Are There Different Types or Variations of Wheaten Terriers?

There is one main breed of Wheaten Terrier, but variations in coat color and slight differences in appearance can occur within the breed.

Do Wheaten Terriers Make Good Therapy Dogs?

Wheaten Terriers are known for their friendly and affectionate nature, which can make them suitable candidates for therapy dog work. However, successful therapy dog training and certification are necessary.

Are Wheaten Terriers Good for First-Time Dog Owners?

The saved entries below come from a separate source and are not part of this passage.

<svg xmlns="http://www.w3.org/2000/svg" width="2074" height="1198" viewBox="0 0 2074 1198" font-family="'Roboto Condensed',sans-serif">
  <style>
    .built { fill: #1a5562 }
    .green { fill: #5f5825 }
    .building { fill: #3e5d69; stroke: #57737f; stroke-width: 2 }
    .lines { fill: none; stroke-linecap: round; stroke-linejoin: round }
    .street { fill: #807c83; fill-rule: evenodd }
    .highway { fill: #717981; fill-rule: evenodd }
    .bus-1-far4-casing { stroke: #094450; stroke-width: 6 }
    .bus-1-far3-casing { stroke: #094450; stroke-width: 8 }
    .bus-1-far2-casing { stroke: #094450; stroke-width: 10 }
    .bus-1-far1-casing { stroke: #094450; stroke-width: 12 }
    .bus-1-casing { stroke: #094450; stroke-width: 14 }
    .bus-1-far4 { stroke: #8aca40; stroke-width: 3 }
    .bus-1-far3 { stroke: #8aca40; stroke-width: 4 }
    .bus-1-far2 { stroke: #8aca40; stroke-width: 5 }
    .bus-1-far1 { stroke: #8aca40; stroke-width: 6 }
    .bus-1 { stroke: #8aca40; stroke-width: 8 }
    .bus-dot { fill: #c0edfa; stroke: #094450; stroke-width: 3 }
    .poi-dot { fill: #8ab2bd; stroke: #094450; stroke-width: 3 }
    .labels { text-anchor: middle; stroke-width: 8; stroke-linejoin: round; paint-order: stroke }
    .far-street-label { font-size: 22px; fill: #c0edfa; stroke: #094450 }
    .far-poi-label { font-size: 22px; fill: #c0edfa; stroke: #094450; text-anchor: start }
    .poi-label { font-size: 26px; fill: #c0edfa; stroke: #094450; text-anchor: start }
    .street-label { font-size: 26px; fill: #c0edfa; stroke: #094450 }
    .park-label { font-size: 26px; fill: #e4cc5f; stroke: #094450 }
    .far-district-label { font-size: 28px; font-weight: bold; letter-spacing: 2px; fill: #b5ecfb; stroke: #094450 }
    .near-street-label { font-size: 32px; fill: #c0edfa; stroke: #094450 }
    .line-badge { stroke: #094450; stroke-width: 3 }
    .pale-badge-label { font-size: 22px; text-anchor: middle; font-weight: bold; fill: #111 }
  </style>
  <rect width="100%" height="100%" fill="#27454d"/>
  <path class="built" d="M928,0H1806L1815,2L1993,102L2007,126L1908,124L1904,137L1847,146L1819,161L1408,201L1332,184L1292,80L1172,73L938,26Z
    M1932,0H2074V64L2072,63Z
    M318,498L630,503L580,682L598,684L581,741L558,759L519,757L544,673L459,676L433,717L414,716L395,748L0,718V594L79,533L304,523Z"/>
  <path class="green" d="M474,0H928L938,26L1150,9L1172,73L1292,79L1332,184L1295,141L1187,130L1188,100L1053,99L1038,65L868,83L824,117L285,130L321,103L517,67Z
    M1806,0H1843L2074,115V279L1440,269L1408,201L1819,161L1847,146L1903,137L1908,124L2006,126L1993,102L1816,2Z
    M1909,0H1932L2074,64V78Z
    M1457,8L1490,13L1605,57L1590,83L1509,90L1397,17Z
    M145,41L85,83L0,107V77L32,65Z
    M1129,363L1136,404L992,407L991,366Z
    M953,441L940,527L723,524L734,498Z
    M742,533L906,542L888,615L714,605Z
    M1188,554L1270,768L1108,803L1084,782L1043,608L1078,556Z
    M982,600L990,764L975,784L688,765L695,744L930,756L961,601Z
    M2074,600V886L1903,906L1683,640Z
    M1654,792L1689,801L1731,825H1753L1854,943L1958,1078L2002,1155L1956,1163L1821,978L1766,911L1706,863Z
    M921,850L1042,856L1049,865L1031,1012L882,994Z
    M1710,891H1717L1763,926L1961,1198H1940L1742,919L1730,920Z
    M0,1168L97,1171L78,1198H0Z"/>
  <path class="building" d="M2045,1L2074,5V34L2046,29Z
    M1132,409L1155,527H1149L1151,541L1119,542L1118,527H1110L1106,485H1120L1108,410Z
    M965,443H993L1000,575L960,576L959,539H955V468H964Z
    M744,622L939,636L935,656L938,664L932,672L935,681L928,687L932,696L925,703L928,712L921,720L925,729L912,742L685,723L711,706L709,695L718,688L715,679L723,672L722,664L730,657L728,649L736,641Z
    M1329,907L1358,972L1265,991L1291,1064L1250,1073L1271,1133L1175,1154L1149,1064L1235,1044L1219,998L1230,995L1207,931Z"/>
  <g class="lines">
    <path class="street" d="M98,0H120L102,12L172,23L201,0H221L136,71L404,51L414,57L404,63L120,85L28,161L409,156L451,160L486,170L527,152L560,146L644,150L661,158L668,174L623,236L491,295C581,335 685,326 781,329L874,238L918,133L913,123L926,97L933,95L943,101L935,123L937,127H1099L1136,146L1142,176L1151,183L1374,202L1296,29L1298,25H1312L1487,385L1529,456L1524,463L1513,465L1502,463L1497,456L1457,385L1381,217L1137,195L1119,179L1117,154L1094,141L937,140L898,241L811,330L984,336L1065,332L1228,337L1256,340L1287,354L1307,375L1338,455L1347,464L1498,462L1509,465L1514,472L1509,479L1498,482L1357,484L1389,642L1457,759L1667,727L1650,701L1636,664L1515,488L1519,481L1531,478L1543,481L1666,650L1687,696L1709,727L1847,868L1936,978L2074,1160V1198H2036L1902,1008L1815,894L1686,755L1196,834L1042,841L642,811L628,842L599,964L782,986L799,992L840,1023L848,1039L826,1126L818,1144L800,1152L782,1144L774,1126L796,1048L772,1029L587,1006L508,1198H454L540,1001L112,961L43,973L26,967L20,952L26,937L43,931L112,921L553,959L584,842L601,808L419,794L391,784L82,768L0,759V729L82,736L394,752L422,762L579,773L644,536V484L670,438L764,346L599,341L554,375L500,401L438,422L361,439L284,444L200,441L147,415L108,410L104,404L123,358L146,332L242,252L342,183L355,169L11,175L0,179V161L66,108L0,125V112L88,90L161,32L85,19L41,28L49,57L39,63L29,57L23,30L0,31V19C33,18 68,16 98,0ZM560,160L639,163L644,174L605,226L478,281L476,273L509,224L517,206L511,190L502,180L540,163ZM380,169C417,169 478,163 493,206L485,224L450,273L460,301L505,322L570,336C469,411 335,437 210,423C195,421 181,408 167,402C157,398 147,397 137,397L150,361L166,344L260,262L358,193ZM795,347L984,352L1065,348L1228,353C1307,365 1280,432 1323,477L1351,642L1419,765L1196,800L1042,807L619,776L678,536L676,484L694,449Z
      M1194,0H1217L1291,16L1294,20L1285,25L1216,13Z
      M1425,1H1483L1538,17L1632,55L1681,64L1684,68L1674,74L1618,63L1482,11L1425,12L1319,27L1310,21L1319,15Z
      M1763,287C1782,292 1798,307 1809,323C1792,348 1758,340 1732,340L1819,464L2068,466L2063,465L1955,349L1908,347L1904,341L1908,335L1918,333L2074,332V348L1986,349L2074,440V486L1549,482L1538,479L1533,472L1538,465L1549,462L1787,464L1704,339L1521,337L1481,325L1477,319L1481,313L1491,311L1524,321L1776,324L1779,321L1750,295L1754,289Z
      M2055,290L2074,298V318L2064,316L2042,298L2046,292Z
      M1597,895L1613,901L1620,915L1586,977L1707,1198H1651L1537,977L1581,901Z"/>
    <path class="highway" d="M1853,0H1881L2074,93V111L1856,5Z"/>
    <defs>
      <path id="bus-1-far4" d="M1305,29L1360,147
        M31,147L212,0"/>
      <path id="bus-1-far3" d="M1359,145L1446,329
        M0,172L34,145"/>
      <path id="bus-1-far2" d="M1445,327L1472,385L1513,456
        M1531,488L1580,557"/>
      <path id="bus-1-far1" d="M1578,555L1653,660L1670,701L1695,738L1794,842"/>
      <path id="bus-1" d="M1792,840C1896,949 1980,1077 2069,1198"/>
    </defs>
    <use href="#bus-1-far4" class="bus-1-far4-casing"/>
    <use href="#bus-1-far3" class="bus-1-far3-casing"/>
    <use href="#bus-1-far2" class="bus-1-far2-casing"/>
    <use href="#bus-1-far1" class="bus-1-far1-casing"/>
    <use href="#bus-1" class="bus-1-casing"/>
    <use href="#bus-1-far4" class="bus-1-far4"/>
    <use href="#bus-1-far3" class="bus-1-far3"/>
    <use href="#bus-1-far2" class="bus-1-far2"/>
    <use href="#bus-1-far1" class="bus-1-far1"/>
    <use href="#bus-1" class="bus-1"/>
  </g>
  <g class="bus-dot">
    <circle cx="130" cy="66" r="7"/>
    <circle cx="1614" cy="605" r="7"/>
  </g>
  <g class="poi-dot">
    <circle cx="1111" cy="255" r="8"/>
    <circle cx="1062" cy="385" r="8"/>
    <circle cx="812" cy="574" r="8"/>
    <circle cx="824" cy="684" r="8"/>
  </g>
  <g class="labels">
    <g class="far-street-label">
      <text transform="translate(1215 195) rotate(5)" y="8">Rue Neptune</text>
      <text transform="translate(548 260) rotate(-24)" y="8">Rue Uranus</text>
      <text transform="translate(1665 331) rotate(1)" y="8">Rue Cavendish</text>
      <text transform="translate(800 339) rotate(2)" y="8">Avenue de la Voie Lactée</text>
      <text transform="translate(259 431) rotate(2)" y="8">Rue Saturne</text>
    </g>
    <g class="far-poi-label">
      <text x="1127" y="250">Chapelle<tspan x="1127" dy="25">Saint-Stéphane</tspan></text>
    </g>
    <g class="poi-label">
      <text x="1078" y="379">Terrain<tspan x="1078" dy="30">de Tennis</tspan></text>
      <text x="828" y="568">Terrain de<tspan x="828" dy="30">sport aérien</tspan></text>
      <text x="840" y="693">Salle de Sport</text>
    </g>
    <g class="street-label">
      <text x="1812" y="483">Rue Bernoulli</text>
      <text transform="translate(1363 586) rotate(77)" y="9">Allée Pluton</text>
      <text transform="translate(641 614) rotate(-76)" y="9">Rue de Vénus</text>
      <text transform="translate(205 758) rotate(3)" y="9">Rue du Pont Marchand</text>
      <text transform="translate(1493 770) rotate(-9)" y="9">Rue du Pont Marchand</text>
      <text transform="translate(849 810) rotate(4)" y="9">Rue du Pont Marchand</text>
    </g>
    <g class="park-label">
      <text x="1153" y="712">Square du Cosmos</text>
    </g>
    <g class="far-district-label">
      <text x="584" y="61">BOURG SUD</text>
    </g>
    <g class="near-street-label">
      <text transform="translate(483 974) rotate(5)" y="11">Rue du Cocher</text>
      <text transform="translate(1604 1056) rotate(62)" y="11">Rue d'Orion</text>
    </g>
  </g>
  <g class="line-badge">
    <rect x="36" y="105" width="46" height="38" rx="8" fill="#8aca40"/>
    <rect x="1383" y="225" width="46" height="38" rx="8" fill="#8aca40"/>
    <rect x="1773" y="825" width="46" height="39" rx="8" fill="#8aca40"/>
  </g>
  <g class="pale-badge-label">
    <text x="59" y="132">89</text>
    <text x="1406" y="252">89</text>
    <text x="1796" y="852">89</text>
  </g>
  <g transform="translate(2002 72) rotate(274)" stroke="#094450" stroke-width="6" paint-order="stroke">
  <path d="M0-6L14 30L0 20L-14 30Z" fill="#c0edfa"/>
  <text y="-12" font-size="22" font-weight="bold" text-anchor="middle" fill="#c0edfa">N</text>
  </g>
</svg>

Wheaten Terriers can be a good choice for first-time dog owners who can commit to their training and grooming requirements. However, they may require extra patience due to their independent streak.

Soft-coated Wheaten Terrier close on blurred meadow background in summertime.
Image Credit: bohemama,Shutterstock

Are Wheaten Terriers Prone to Any Specific Allergies?

Wheaten Terriers are not particularly prone to allergies but can develop skin sensitivities. Regular grooming and maintaining a clean coat can help prevent skin issues, as can a healthy diet that contains omega fats.



Wheaten Terriers are wonderful dogs that are more affectionate than many other terriers and form strong bonds with their family members. They adapt well to different living environments and can be happy in a large farmhouse or small apartment. With training, they get along well with children and other pets, and although they require a great deal of grooming, they don’t shed much and are ideal for people who suffer from allergies. Downsides include frequent barking, stubbornness, and a high energy level that requires plenty of walks.